Une mission d'information demandée par le gouvernement

Des travaux qui se chiffrent en centaines de milliers d'euros. Auxquels il faudra ensuite ajouter les polices d'assurance et les franchises qui resteront malgré tout très élevées : "Les polices d’assurance, ça se chiffre en centaines de milliers d’euros par an. Pour les franchises, c’est des dizaines de milliers d’euros", calcule Philippe Cozette.

Face à la frilosité des assureurs, certaines collectivités ont choisi l'autoassurance en budgétisant chaque année le coût potentiel des risques. Irréalisable pour Philippe Cozette qui ne voit pas comment mettre de côté en quatre ans a minima 25 millions d'euros. Même position pour Dominique Delannoy pour la communauté de communes du Ponthieu-Marquenterre : "l’idée avait été soumise, mais c’est quand même un peu dangereux : tant qu’il ne vous arrive rien, ça va, mais quand il arrive quelque chose, ça peut vite devenir une catastrophe."

On va certainement devoir encore resserrer les boulons et encore limiter nos dépenses.

Dominique Delannoy, vice-président de la communauté de communes Ponthieu-Marquenterre

La situation est à ce point préoccupante que fin octobre, le gouvernement a confié au maire de Vesoul, Alain Chrétien, et à l'ancien président de la fédération nationale Groupama, Jean-Yves Daggès, une mission d'information sur "l'assurabilité des collectivités territoriales" dont les conclusions seront rendues en avril 2024.
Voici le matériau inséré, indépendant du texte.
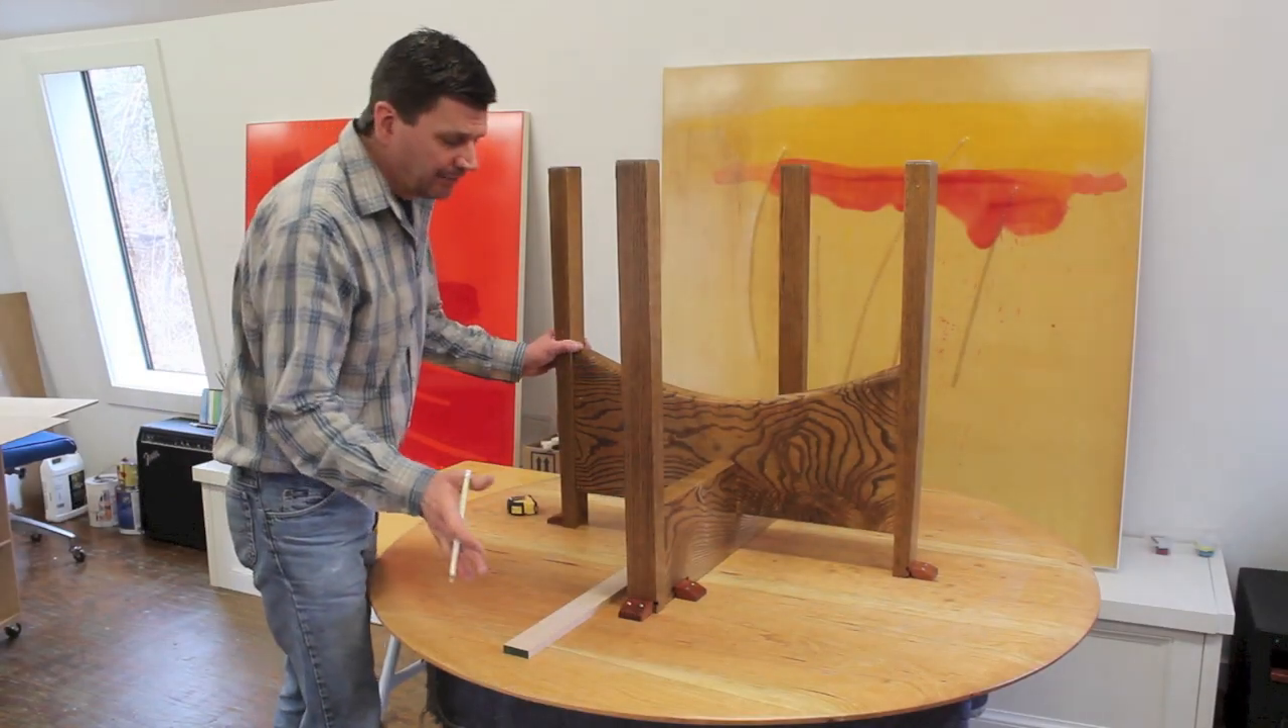I've got the base on the table top.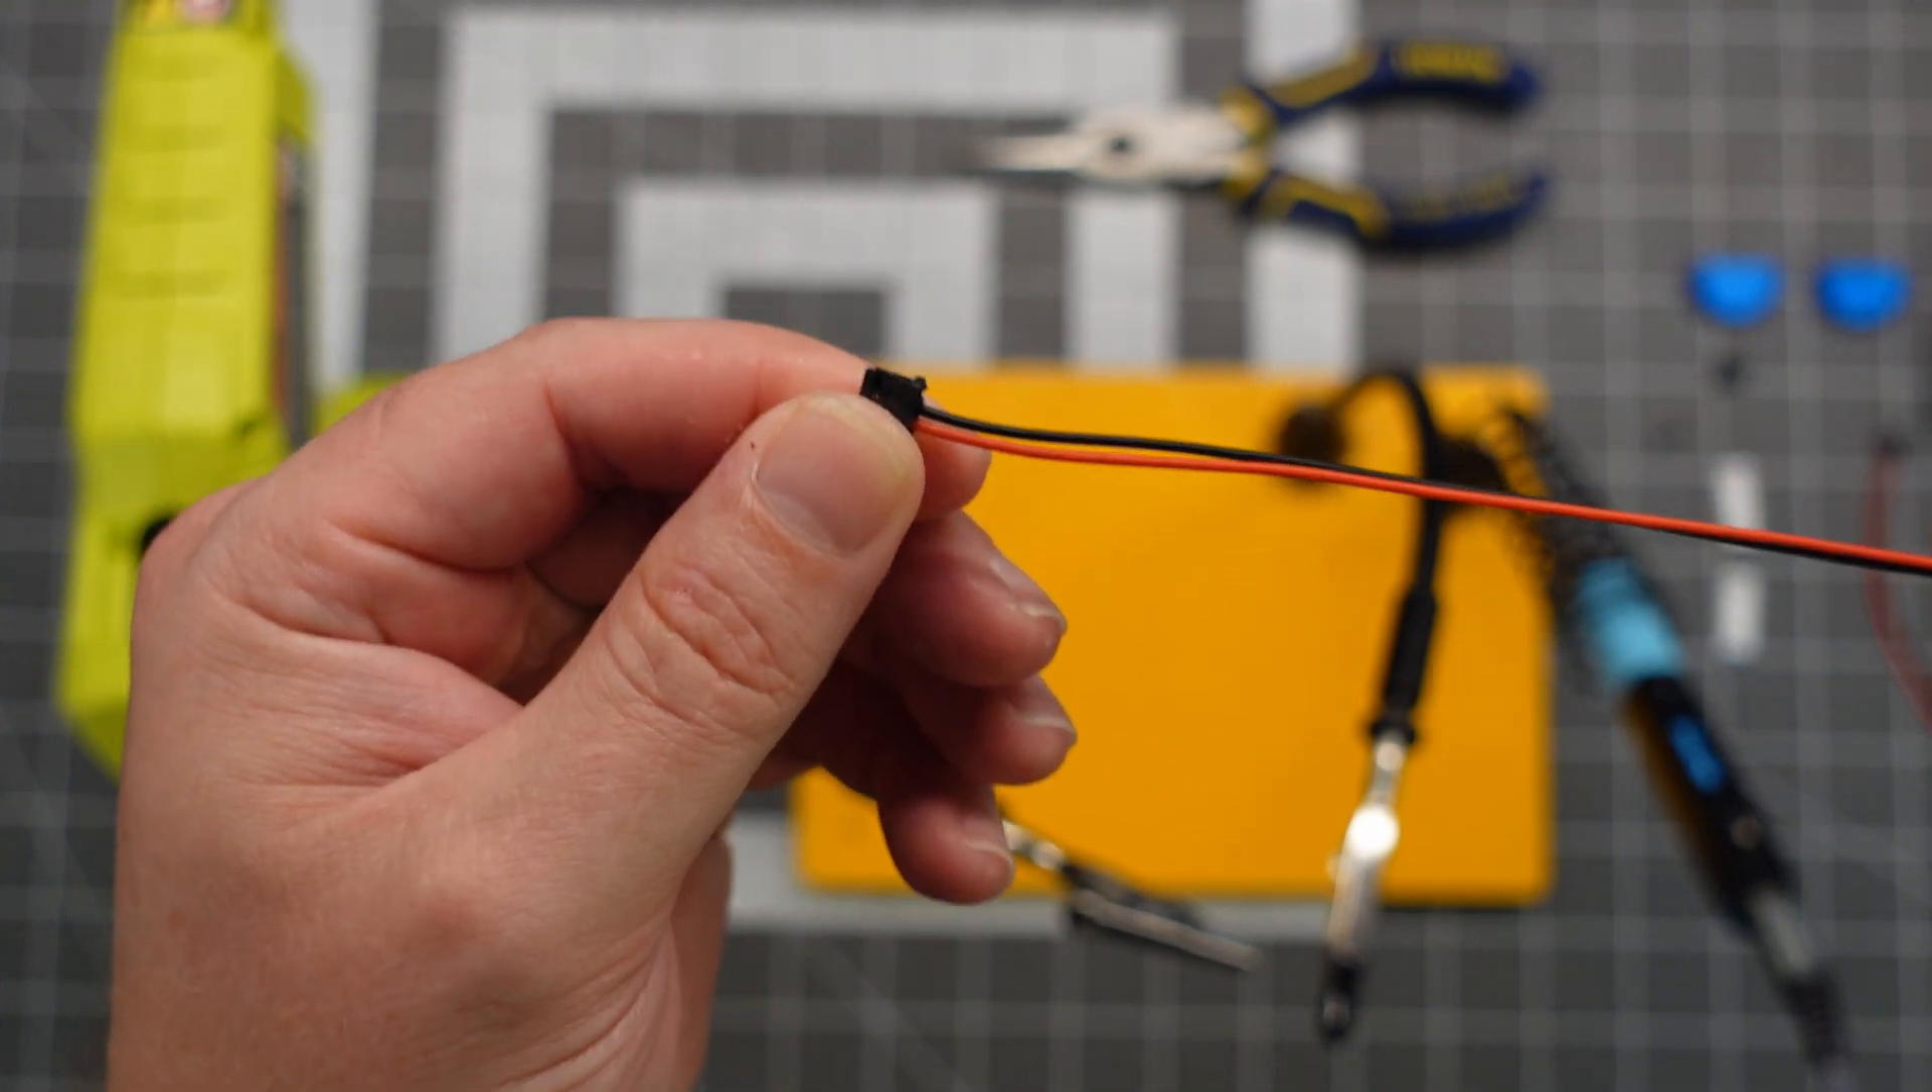So you can see now I just have the black and the red on the cable.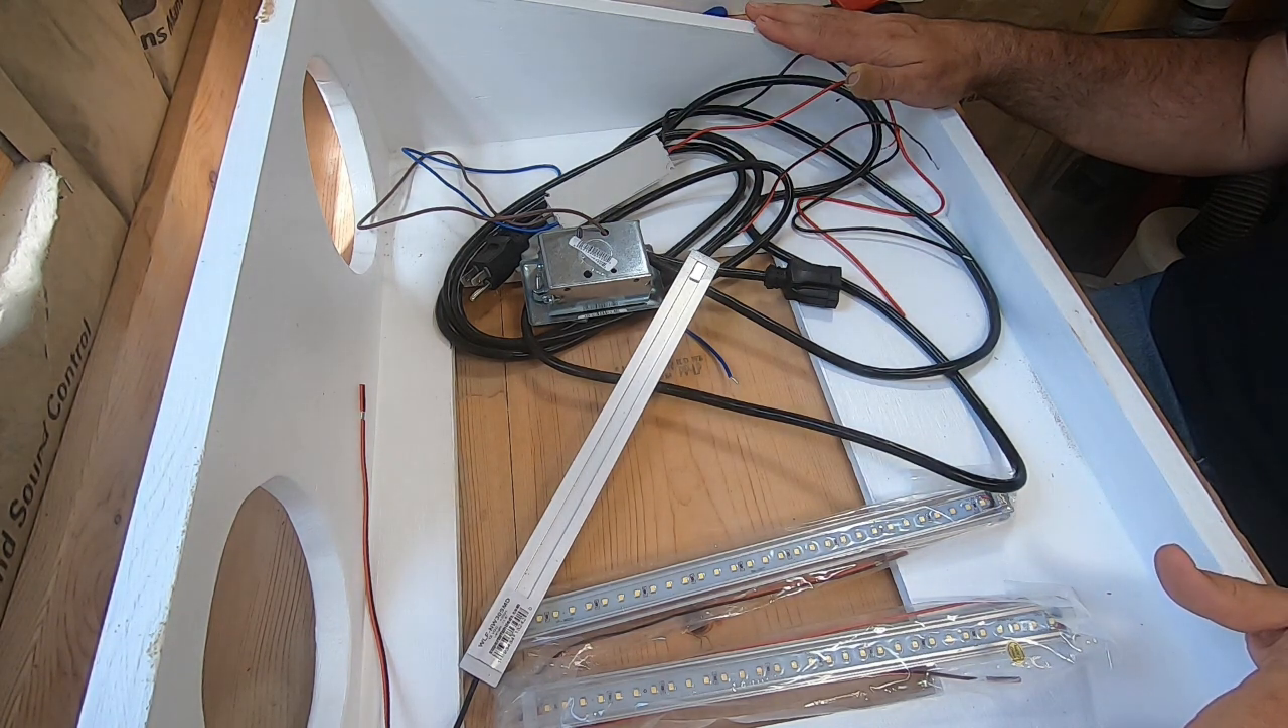Now that we have the box build complete, it's time to start putting all the components into it to actually make it a functioning prep box.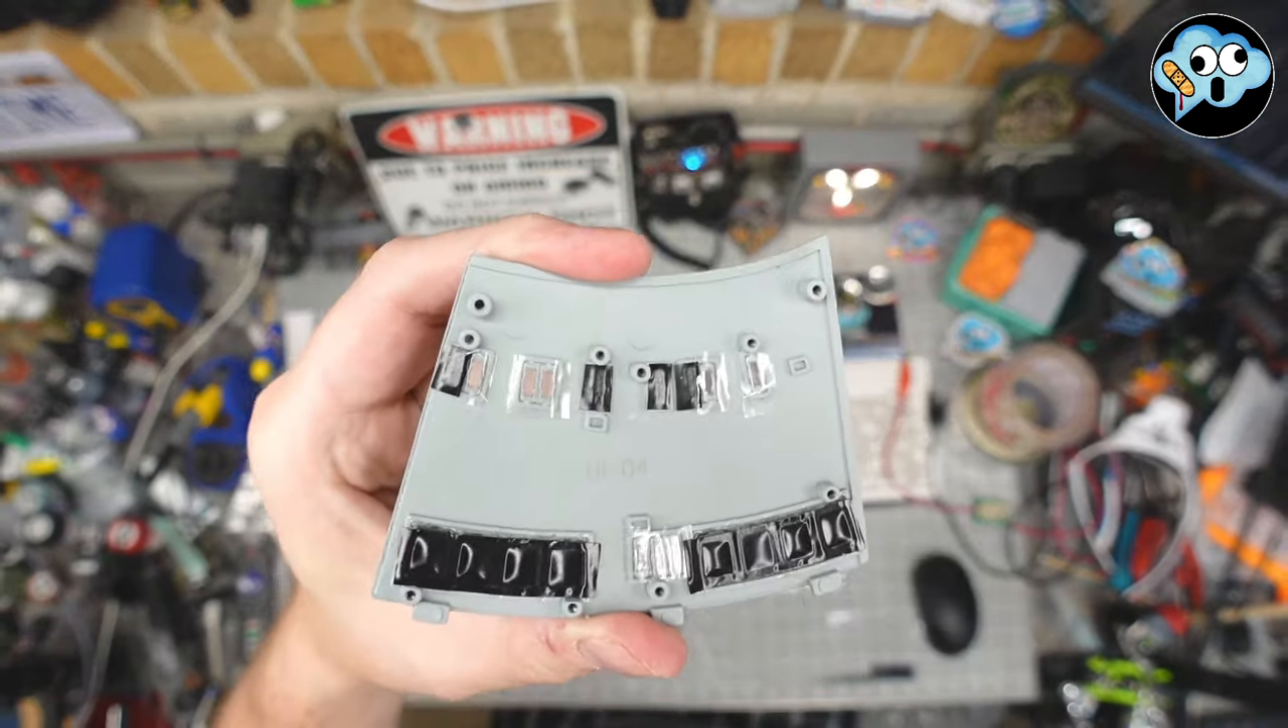Well, we've got all our windows and our escape hatches in.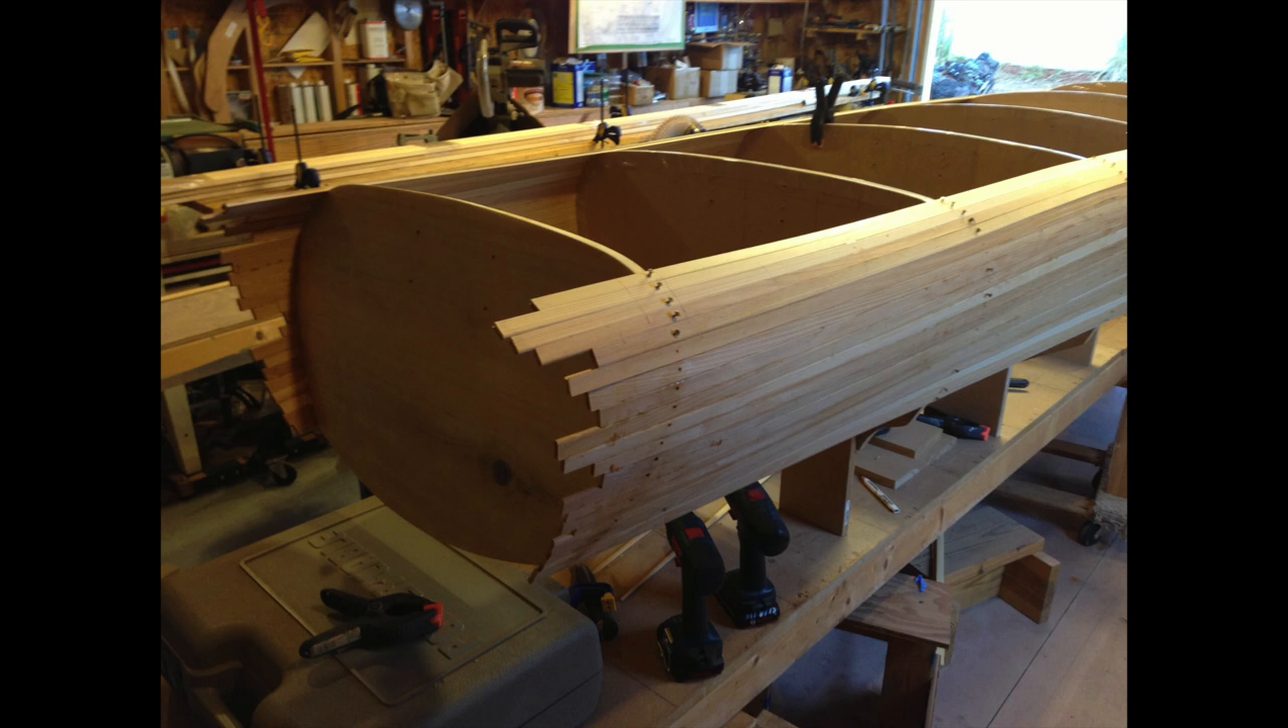And slowly here, plank by plank, it's starting to take shape as we work our way towards the center of the bottom.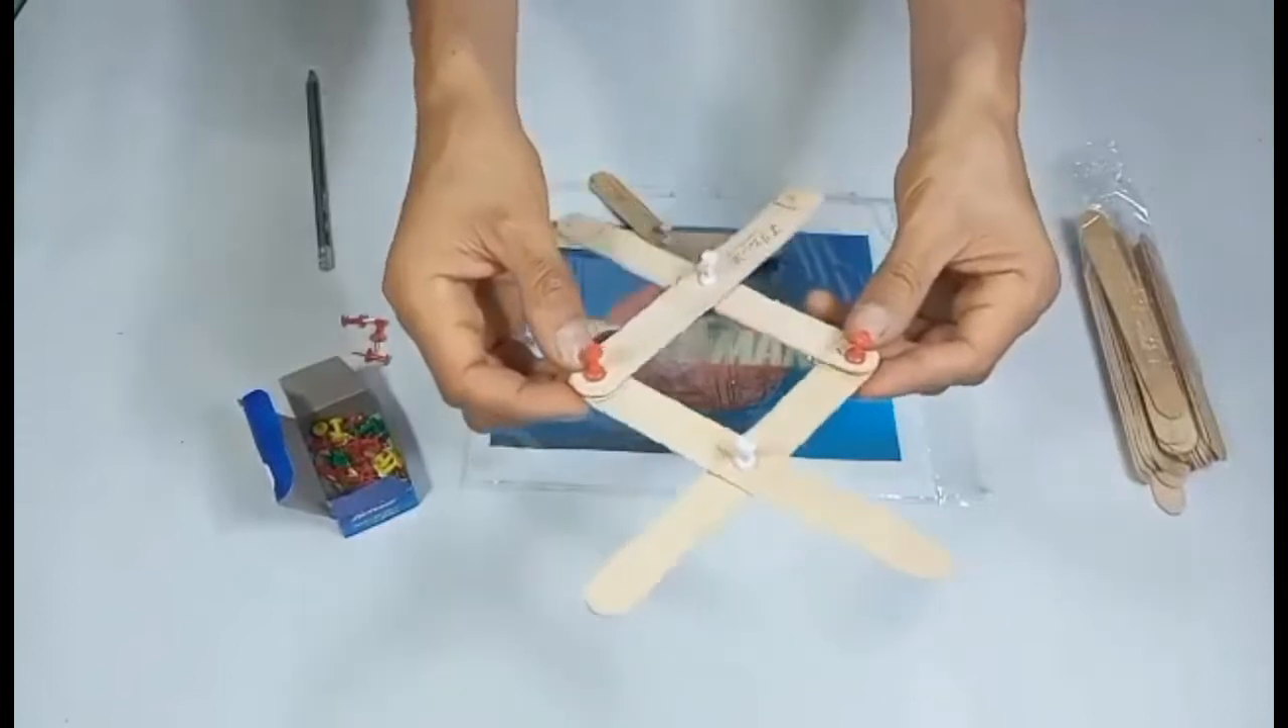Bueno ya hemos colocado estos dos chinches.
En attendant, pour absorber ce surcoût assurantiel, à la communauté de communes du Ponthieu-Marquenterre, "on a déjà limité les budgets des vice-présidences à cause du coût de la vie, mais là, on va certainement devoir encore resserrer les boulons et encore limiter nos dépenses", déplore Dominique Delannoy.

Philippe Cozette, de son côté, continue de négocier avec les assureurs et de limiter les risques au maximum : "on était déjà vigilants avant mais aujourd’hui, de fait, on l'est encore plus. Mais au quotidien, ne pas être assuré, c’est un peu anxiogène."